While Experian still calls its score "FICO", TransUnion calls its score "Beacon" and Equifax uses "Empirica." While these methods vary from one agency to another, all of the agencies use the following to calculate your credit score:
- Credit History - How many years have you had credit?
- Payment History - Do you have a history of late payments?
- Your Credit Card Balances - How many accounts do you have? How much do you owe on your accounts?
- Inquiries on Your Credit - How many times have you had your credit checked for a loan?
Each of these is assigned a value and a weight. The results are added up and distilled into a single number. Credit scores can be as low as 300 and as high as 850. Higher is always better. Most people getting a mortgage these days have a score above 620.
Your credit score greatly affects your monthly payment
FICO scores affect more than your ability to get a loan. They also affect your interest rate. Lenders give lower interest rates to individuals with higher scores.

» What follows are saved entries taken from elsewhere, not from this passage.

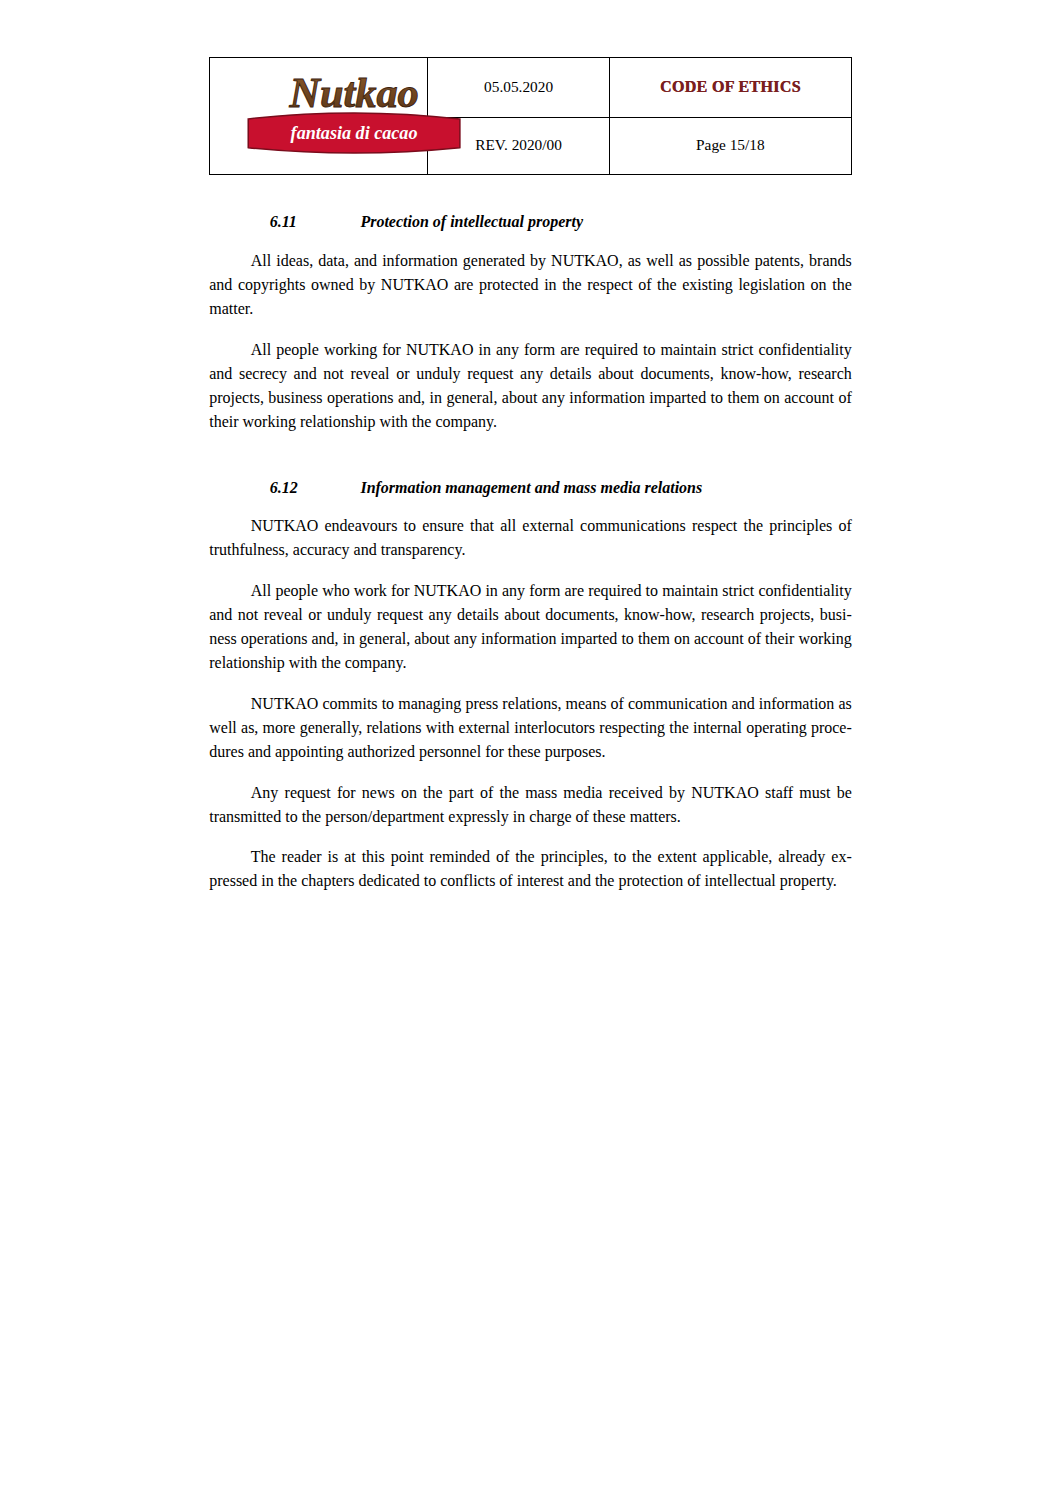| Nutkao fantasia di cacao | 05.05.2020 | CODE OF ETHICS |
| REV. 2020/00 | Page 15/18 |
6.11 Protection of intellectual property
All ideas, data, and information generated by NUTKAO, as well as possible patents, brands and copyrights owned by NUTKAO are protected in the respect of the existing legislation on the matter.
All people working for NUTKAO in any form are required to maintain strict confidentiality and secrecy and not reveal or unduly request any details about documents, know-how, research projects, business operations and, in general, about any information imparted to them on account of their working relationship with the company.
6.12 Information management and mass media relations
NUTKAO endeavours to ensure that all external communications respect the principles of truthfulness, accuracy and transparency.
All people who work for NUTKAO in any form are required to maintain strict confidentiality and not reveal or unduly request any details about documents, know-how, research projects, business operations and, in general, about any information imparted to them on account of their working relationship with the company.
NUTKAO commits to managing press relations, means of communication and information as well as, more generally, relations with external interlocutors respecting the internal operating procedures and appointing authorized personnel for these purposes.
Any request for news on the part of the mass media received by NUTKAO staff must be transmitted to the person/department expressly in charge of these matters.
The reader is at this point reminded of the principles, to the extent applicable, already expressed in the chapters dedicated to conflicts of interest and the protection of intellectual property.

Can I raise my FICO score?
Unfortunately, there isn't a lot you can do to immediately improve your credit score. Since the score is based on a lifetime of credit history, it's very difficult to make a significant improvement in the score with quick fixes. (Of course you must remove incorrect data on your credit report.)
Know your FICO score
In order to improve your score, you've got to have the reports that the agencies use to build it, and of course, you need the score itself. Fair Isaac, the corporation that invented the first FICO credit score, sells scores on myFICO.com. It's inexpensive, fast, and easy to get your credit score along with credit reports from all three agencies. Also available are information and online tools that help you improve your FICO score.
You can get a free credit report once per year from the three major credit reporting agencies by visiting AnnualCreditReport.com. While this report does not include a free credit score, the cost to "upgrade" your report to include a credit score is very reasonable.
Armed with this information, you will be a more informed consumer and you'll be better positioned to get the right mortgage for you.